- [Problem description]: Below are records. Find each line in them that holds the word "Left" and copy it.

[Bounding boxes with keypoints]
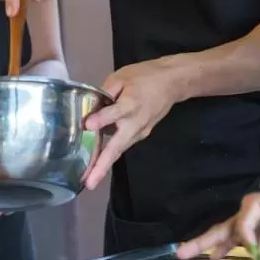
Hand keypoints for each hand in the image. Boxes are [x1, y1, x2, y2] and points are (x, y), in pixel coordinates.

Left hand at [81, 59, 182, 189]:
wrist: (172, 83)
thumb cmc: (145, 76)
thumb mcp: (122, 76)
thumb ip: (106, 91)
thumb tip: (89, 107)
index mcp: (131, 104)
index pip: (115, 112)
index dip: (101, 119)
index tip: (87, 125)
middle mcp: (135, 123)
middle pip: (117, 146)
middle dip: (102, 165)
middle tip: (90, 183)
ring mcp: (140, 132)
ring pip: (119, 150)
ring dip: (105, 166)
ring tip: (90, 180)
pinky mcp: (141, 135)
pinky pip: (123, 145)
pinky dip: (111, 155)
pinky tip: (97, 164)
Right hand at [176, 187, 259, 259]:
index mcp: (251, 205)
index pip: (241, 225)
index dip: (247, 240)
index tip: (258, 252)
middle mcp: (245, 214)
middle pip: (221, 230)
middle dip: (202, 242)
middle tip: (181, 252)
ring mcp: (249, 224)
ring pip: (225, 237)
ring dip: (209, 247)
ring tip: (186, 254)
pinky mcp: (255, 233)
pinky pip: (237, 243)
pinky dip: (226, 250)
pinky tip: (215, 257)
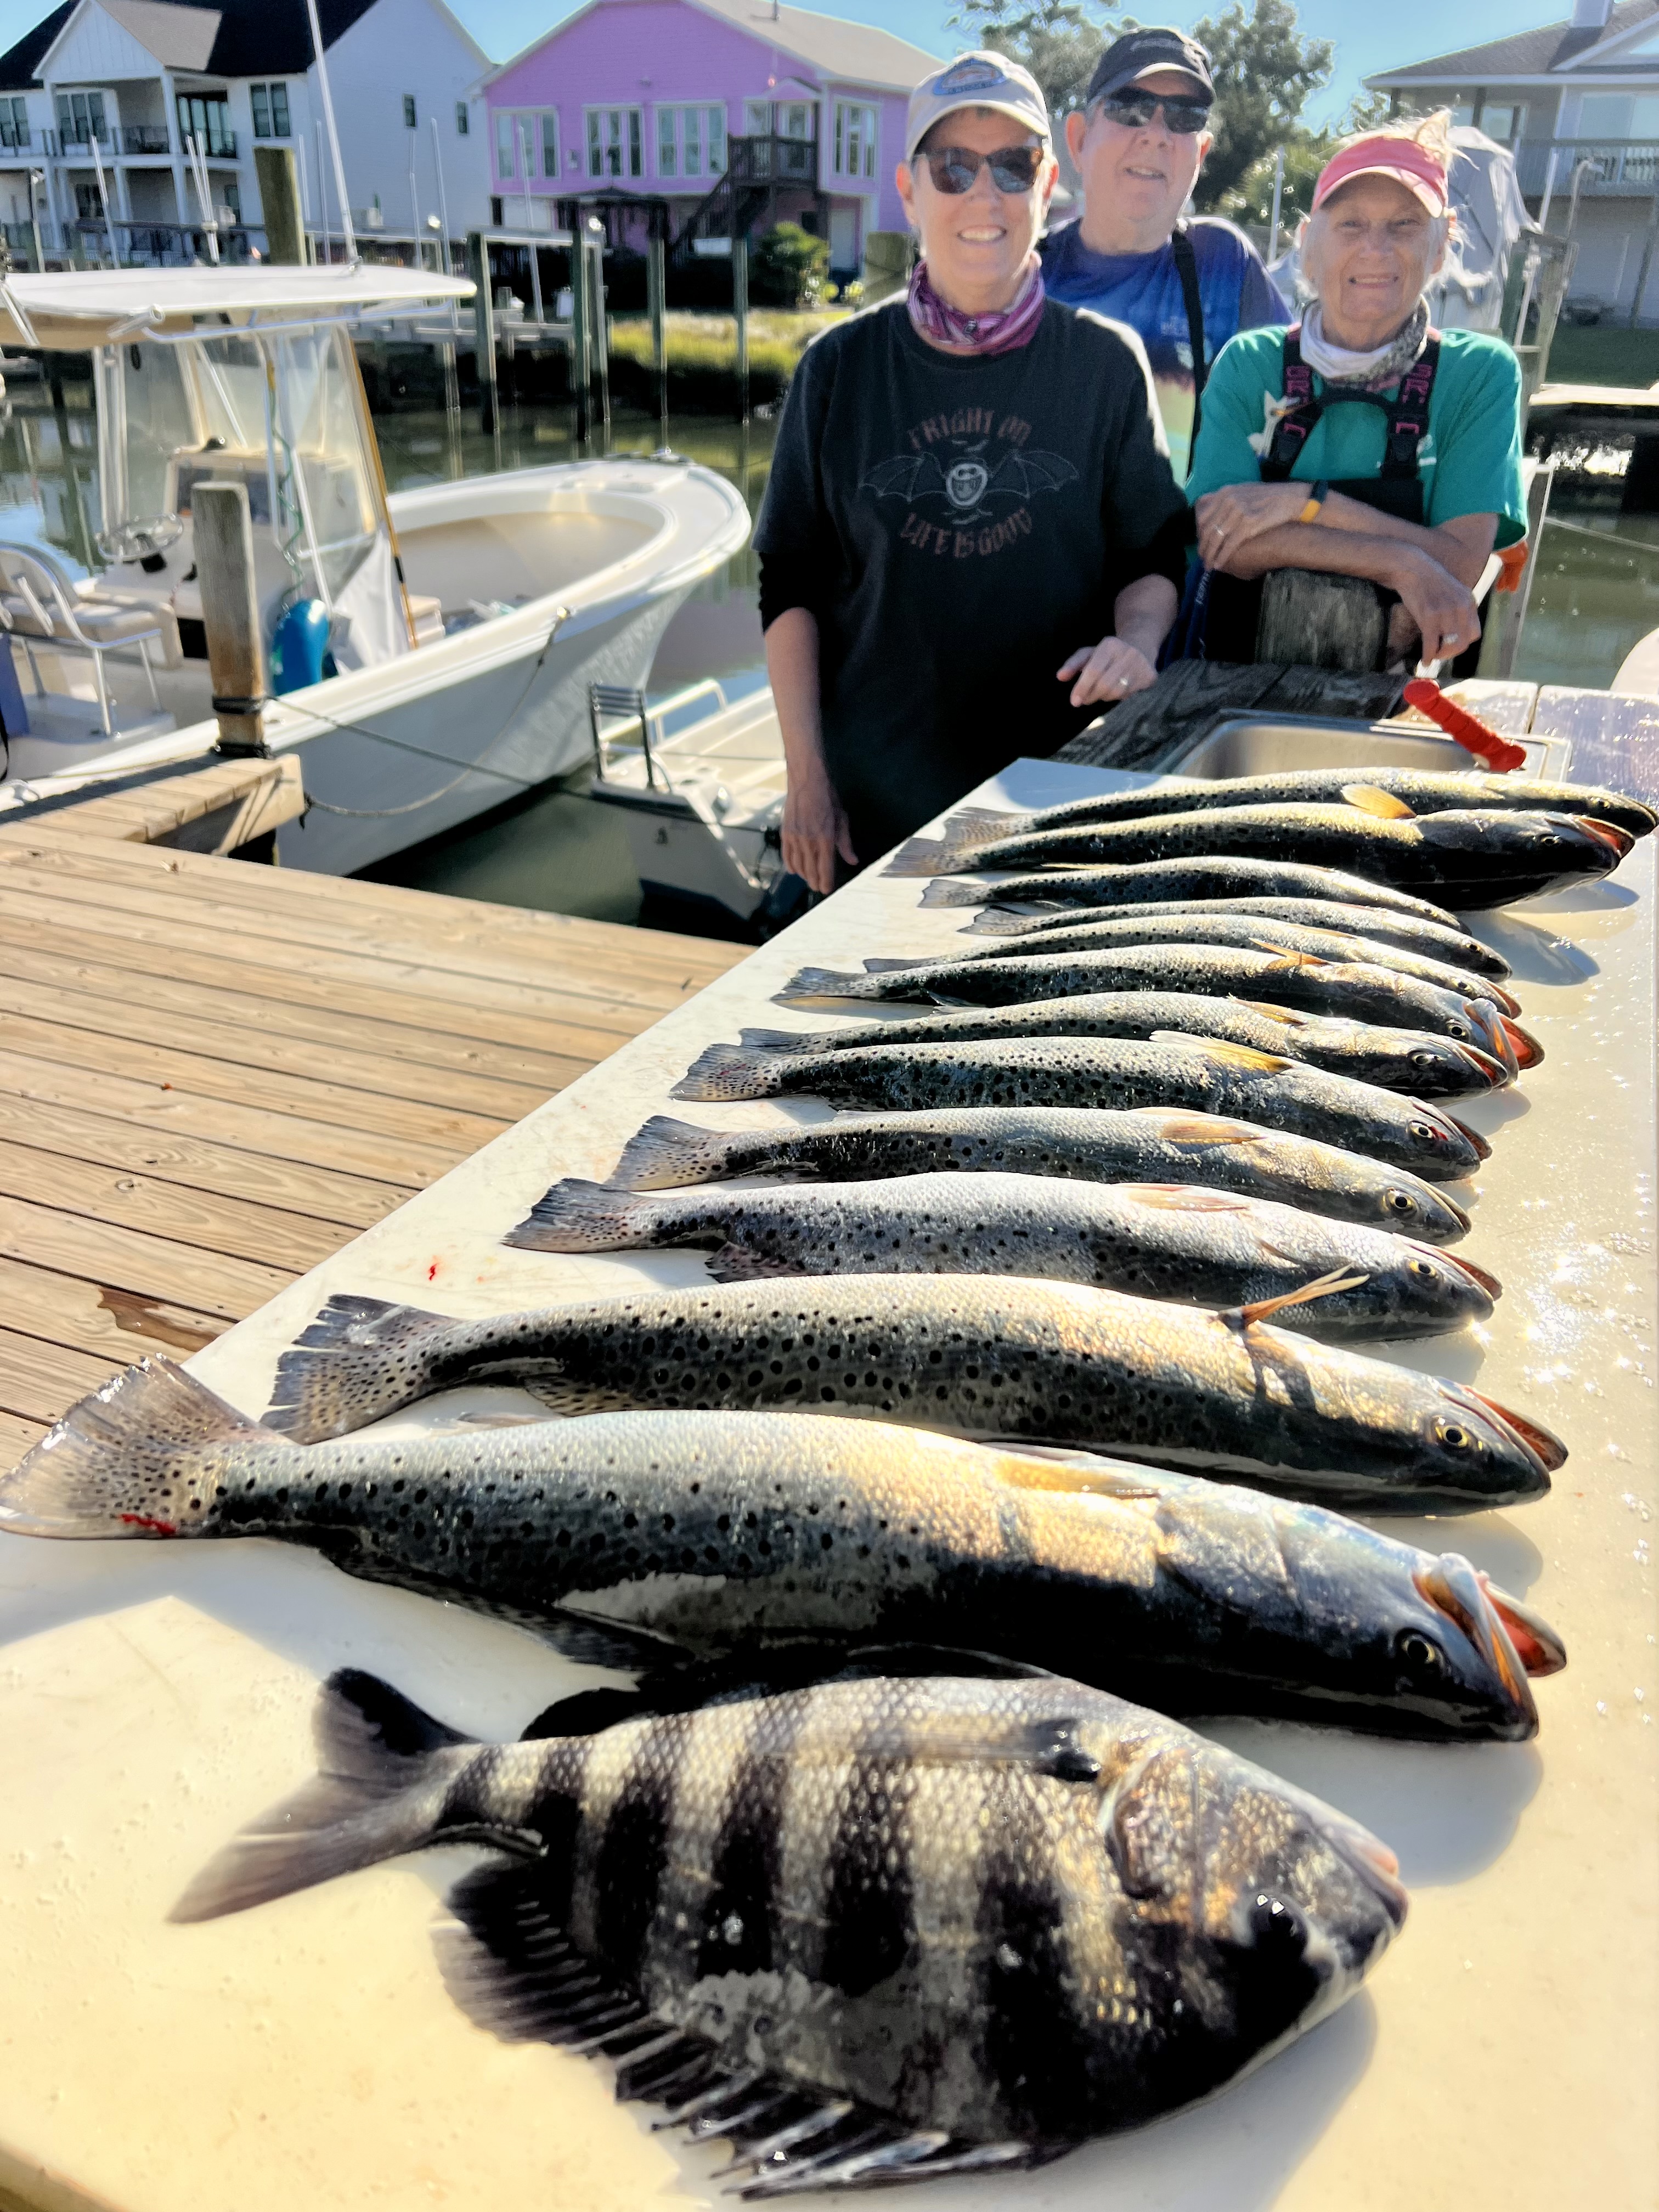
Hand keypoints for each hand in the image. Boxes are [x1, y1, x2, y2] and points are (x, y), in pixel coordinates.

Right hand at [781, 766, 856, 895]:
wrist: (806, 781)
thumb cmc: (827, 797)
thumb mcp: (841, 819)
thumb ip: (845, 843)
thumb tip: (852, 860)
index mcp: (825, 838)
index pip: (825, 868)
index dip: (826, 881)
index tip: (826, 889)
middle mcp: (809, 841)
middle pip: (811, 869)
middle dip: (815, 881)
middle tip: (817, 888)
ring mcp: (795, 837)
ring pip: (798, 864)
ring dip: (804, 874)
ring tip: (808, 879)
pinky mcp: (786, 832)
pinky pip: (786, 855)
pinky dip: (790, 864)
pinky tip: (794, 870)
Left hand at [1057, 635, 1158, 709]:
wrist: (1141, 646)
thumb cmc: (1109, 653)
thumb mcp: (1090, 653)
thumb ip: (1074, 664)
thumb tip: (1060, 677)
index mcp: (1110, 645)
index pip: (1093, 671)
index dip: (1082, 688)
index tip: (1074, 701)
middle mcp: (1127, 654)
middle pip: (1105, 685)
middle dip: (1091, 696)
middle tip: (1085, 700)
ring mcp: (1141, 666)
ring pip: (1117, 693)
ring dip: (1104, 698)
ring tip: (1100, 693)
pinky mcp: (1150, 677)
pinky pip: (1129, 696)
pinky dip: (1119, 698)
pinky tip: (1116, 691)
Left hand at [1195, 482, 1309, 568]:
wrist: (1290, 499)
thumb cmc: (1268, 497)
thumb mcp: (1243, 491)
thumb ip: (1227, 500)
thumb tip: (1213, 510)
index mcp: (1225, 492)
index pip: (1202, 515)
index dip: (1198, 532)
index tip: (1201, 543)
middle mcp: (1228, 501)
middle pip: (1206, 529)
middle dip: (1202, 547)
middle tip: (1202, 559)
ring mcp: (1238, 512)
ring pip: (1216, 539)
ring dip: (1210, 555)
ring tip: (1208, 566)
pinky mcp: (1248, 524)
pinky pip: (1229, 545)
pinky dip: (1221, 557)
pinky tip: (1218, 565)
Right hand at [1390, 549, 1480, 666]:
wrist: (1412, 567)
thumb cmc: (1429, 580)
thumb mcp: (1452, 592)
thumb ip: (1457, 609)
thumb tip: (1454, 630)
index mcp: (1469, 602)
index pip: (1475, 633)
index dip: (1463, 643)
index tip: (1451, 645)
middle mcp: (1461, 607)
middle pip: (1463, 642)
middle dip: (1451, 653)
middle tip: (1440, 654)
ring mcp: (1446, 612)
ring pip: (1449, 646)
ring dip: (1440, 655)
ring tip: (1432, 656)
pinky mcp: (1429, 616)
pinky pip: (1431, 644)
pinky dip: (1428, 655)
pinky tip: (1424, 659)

...

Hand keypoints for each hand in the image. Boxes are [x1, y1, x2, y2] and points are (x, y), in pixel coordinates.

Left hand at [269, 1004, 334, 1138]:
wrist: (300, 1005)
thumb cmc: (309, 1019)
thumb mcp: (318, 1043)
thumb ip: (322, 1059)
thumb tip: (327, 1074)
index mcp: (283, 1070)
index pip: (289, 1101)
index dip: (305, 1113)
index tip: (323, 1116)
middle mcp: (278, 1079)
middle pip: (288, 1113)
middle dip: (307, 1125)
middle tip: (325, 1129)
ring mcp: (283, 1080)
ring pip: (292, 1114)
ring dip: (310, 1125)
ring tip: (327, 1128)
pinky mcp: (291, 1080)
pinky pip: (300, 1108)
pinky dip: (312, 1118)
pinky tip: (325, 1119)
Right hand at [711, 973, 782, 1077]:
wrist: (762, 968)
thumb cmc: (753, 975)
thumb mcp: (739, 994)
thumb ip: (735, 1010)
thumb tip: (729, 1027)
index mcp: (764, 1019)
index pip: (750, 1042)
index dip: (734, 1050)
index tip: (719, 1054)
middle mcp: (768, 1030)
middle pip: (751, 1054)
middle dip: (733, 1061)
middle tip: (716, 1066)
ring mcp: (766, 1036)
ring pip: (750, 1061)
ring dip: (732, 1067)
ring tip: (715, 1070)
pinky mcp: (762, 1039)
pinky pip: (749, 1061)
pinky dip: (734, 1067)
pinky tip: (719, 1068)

- [Solution to this problem]:
Left hand at [81, 59, 182, 189]:
Left hand at [1057, 635, 1158, 709]:
Left hand at [1195, 482, 1309, 568]:
Left hand at [269, 1004, 334, 1138]:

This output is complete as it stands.